# Homework #4

Rebah Özkoç 29207

**Assigned**: 25/05/2023

**Due**: 08/06/2023

1. (**15 pts**) Consider a processor with the following parameters:

|  |  |
| --- | --- |
| Base CPI, no stalls due to cache misses | 0.5 |
| Processor speed | 2.5 GHz |
| Main memory access time | 100 ns |
| First-level cache miss rate per instruction | 3% |
| **1st option for the second-level cache** |  |
| Direct-mapped: the latency | 20 cycles |
| Local miss rate of the second level cache, direct mapped | 50% |
| **2nd option for the second-level cache** |  |
| 8-way set associative: the latency | 50 cycles |
| Local miss rate of the second level cache, 8-way set associative | 40% |

1. (**5 pts**) We are considering two alternatives for second-level cache memory as shown above. What are the global miss rates if we use second-level direct-mapped cache (1st option) and second-level 8-way set-associative cache (2nd option)?

Global Miss rate = first level cache miss rate \* second level cache local miss rate

Global miss rate if we use 1st option:

First level cache miss rate = 3%

Second level local miss rate = 50%

Global miss rate = 3% \* 50% = 1.5%

Global miss rate if we use 2nd option:

First level cache miss rate = 3%

Second level local miss rate = 40%

Global miss rate = 3% \* 40% = 1.2%

1. (**10 pts**) Calculate the CPI for the processor in the table using: i) only first-level cache, ii) a second-level direct mapped cache, and iii) a second-level 8-way set associative cache.

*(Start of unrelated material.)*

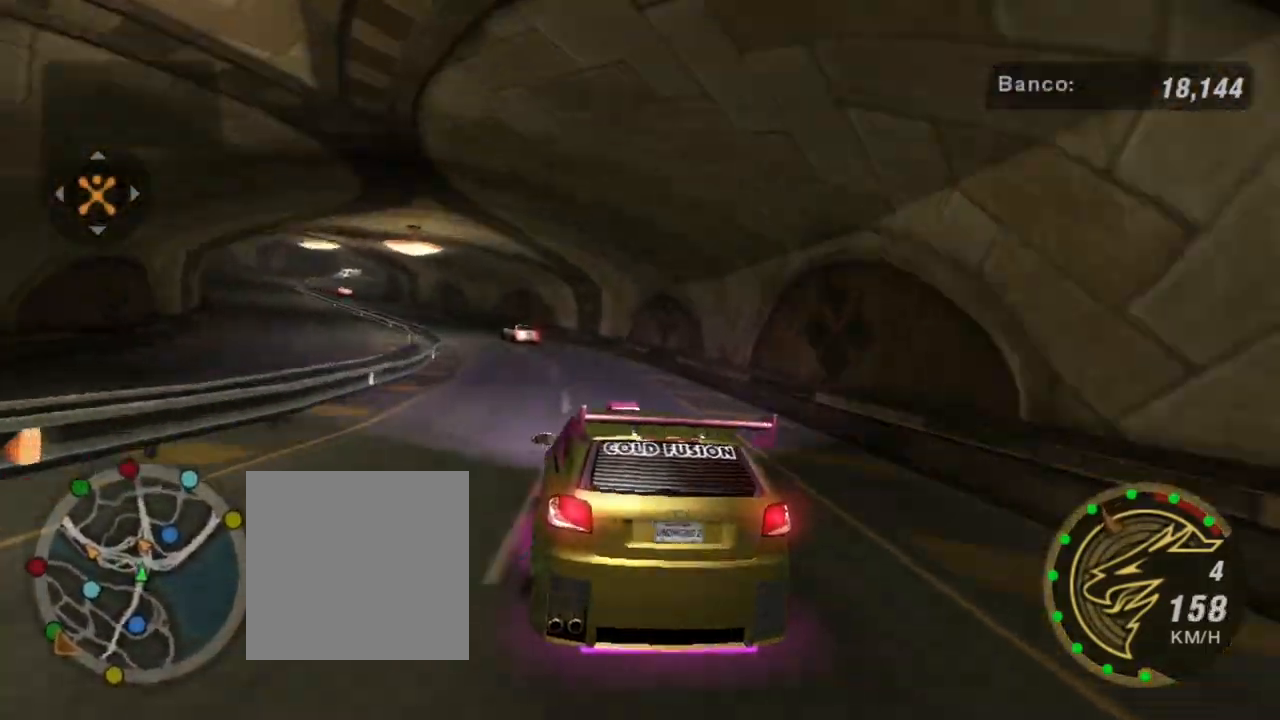
{"buttons": [], "left_stick": "left", "right_stick": "center", "events": [[67, "left_stick", "down-left"], [267, "left_stick", "center"], [467, "left_stick", "left"]]}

Processor speed = 2.5 GHz => processor period =1/frequency = 1/(2.5 \* 10^9) s = 0.4 ns

Main memory access cycle count = 100 / 0.4 = 250 cycles

1. Only first-level cache:

CPI = Base CPI + miss penalty per instruction

CPI = 0.5 + 3% \* 250 = 8

1. Second-level direct mapped cache:

CPI = Base CPI + miss penalty per instruction

CPI = 0.5 + %3 \* 20 + 1.5% \* 250 = 4.85

1. Second-level 8-way set associative cache:

CPI = Base CPI + miss penalty per instruction

CPI = 0.5 + 3% \* 50 + 1.2% \* 250 = 5

1. (**15 pts**) Assume a direct-mapped cache with 16-byte cache lines. The following code is written in C programming language, where elements of integer arrays of **A** and **B** within the same row are stored contiguously in memory.

|  |
| --- |
| **for(i=0; i<8; i++)**  **for(j=0; j<8; j++)**  **A[i][j] = A[i][j] + B[i]** |

Assuming there is no conflict and capacity misses, compute the miss rates for this code due to compulsory cache misses.

16-byte cache lines can hold 16/4 = 4 words (integer) per line. For every cache miss we will load 4 words to the cache.

We need to calculate the miss rates for arrays A and B separately.

For A:

A[i][j] will start from A[0][0] and go to A[7][7] => total 64 integer accesses

First access will be a miss then the consecutive 3 accesses will be a hit.

For all 4kth access 4kth access will be a miss and then 4k+1, 4k+1, 4k+3 will be a hit.

We will have 64/4 = 16 misses in array A.

For B:

B[i] will start form B[0] and go to B[7] => total 8 integer accesses

B[0] will be miss and B[1], B[2], B[3] will be a hit.

B[4] miss. B[5], B[6], B[7] hit.

After the first accesses each element will be in cache and there won’t be any cache miss.

In B we will have 64 accesses and 2 of them will be a miss.

In total there will be 64 + 64 = 128 accesses and 16 + 2 = 18 compulsory cache misses.

Miss rate = 18/128

1. (**12 pts**) Consider Intrinsity FastMath Processor that implements MIPS 32 instruction set architecture. Its virtual addresses are 32-bit integers. It uses 16 KB pages. The processor has a cache with 256 entries where the block size is 16 words (64 B). Assume that a virtual address is 32-bit number, shown as Address[31:0]. Adopting the notation used for byte offset, Address[1:0] for instance, answer the following questions.
2. (**3 pts**) Give the address bits, namely Address[?:?], for cache index.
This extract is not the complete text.